PhantomJS 无界面浏览器-CSDN博客

From: http://cuiqingcai.com/2577.html

From: http://www.cnblogs.com/front-Thinking/p/4321720.html

PhantomJS官方地址：http://phantomjs.org/

PhantomJS官方API：http://phantomjs.org/api/

PhantomJS官方示例：http://phantomjs.org/examples/

PhantomJS GitHub：https://github.com/ariya/phantomjs/

使用场景：

1. 无需浏览器的 Web 测试

2. 页面访问自动化

3. 屏幕捕获

4. 网络监控

前言

之前写爬虫都有一个共性，就是只能爬取单纯的html代码，如果页面是JS渲染的该怎么办呢？如果我们单纯去分析一个个后台的请求，手动去摸索JS渲染的到的一些结果，那简直没天理了。所以，我们需要有一些好用的工具来帮助我们像浏览器一样渲染JS处理的页面。
PhantomJS是一个无界面的,可脚本编程的，基于webkit的JavaScript API 的浏览器引擎。它原生支持多种web 标准：DOM 操作，CSS选择器，JSON，Canvas 以及SVG。它使用QtWebKit作为它核心浏览器的功能，使用webkit来编译解释执行JavaScript代码。任何你可以在基于webkit浏览器做的事情，它都能做到。它不仅是个隐形的浏览器，提供了诸如CSS选择器、支持Web标准、DOM操作、JSON、HTML5、Canvas、SVG等，同时也提供了处理文件I/O的操作，从而使你可以向操作系统读写文件等。PhantomJS的用处可谓非常广泛，诸如前端无界面自动化测试（需要结合Jasmin）、网络监测、网页截屏等。

安装

PhantomJS安装方法有两种，一种是下载源码之后自己来编译，另一种是直接下载编译好的二进制文件。然而自己编译需要的时间太长，而且需要挺多的磁盘空间。官方推荐直接下载二进制文件然后安装。可以依照自己的开发平台选择不同的包进行下载

PhantomJS下载地址 PhantomJS源码下载

安装完成之后命令行输入

phantomjs -v

在windows 下，下载完成后解压文件，如我放在D:\phantomjs里。到这里，你已经成功下载安装好PhantomJS了。那么，打开D:\phantomjs\bin文件夹，双击运行phantomjs.exe，这时会跳出一个phantom提示符，就可以输入Javascript命令了。

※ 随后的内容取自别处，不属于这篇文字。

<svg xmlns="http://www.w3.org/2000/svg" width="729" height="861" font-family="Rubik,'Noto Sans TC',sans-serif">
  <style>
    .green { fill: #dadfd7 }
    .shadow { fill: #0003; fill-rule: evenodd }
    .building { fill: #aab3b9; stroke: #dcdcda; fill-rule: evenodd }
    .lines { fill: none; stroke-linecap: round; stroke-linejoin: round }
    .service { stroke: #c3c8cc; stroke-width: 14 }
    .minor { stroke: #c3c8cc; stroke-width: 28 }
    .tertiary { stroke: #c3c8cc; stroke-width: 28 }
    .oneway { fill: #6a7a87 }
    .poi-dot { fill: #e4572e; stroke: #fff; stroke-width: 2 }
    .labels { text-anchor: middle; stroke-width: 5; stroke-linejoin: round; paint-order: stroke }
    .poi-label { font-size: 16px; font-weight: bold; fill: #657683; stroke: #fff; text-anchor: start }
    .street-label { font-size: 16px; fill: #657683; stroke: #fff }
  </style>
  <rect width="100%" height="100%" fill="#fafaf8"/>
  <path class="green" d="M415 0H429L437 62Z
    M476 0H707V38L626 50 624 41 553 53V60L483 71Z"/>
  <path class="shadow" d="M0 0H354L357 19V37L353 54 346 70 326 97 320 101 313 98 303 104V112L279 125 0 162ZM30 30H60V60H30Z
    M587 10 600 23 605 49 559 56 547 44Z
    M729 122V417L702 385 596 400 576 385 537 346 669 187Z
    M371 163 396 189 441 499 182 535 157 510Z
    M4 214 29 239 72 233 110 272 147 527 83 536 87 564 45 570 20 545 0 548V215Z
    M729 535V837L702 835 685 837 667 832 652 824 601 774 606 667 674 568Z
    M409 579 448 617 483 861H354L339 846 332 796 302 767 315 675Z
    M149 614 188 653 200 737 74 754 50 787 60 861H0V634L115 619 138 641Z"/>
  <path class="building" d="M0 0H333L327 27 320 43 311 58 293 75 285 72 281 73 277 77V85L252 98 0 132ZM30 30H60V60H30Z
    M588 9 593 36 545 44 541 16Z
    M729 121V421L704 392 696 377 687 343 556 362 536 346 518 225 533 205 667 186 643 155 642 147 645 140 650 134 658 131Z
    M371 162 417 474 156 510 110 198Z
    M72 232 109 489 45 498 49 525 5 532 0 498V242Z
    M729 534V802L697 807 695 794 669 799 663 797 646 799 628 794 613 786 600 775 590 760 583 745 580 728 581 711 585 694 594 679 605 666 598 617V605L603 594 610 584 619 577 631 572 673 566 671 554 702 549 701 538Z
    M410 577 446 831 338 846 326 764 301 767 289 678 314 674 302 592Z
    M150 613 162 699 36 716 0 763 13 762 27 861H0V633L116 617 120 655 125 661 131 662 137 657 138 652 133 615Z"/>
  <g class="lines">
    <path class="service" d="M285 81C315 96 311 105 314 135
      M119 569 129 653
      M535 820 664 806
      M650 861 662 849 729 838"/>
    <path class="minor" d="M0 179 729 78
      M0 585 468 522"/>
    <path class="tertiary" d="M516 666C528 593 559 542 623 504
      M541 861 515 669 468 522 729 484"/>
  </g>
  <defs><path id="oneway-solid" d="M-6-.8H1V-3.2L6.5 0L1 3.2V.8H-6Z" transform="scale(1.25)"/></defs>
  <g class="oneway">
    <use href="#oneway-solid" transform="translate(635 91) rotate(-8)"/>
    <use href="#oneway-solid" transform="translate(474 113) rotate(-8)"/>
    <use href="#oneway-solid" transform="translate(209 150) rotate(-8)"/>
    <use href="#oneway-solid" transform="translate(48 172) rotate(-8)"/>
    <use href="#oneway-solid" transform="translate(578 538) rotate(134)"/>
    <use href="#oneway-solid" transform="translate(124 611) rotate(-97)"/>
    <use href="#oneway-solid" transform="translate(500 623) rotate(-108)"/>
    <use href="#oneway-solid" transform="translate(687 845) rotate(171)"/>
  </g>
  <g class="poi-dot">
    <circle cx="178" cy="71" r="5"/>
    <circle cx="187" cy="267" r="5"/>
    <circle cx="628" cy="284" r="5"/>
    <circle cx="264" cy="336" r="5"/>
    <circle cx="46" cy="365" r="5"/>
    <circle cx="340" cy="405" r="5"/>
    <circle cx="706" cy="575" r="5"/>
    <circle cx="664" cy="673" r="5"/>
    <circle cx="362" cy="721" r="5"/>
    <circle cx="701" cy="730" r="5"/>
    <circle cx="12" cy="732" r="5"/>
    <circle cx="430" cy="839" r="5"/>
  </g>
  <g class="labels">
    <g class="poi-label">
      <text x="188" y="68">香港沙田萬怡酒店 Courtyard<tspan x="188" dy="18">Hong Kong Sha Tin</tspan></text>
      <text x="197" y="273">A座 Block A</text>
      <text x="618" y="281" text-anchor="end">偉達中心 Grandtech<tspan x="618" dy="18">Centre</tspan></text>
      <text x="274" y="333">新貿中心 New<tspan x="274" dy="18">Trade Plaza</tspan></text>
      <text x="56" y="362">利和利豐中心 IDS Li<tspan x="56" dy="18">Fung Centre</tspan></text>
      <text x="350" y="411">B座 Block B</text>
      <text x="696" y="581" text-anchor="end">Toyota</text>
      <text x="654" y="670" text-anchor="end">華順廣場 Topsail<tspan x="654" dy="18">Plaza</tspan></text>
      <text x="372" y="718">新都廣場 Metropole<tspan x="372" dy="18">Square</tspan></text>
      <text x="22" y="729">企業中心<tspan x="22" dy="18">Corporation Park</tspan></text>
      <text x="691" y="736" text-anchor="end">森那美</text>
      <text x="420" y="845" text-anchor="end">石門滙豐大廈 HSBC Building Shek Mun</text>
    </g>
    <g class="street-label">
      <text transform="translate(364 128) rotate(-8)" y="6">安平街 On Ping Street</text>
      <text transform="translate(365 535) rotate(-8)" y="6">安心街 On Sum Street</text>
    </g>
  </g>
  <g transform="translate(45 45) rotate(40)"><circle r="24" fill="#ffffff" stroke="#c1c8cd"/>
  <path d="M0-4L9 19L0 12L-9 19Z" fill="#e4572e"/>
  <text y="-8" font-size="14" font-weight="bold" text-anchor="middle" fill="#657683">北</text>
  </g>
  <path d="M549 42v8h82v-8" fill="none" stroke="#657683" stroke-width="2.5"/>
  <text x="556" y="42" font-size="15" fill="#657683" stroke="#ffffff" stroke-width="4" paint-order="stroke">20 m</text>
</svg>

为了不每次都跑到D:\phantomjs\bin文件夹打开phantomjs.exe。那么，你可以将phantomjs.exe添加到环境变量里。具体如下：打开我的电脑->右键属性->高级系统设置->高级标签->环境变量，在系统变量里找到Path,将你的phantomjs添加到环境变量里。比方说我的路径添加的为“;D:\phantomjs\bin”，切记不要少了前面那个分号。然后就可以想使用 dos 命令一样使用 phantomjs

PhantomJS核心API

webpage: 主要是提供了一套可以访问和操作web文档的核心方法，包括操作DOM、事件捕获、用户事件模拟等等。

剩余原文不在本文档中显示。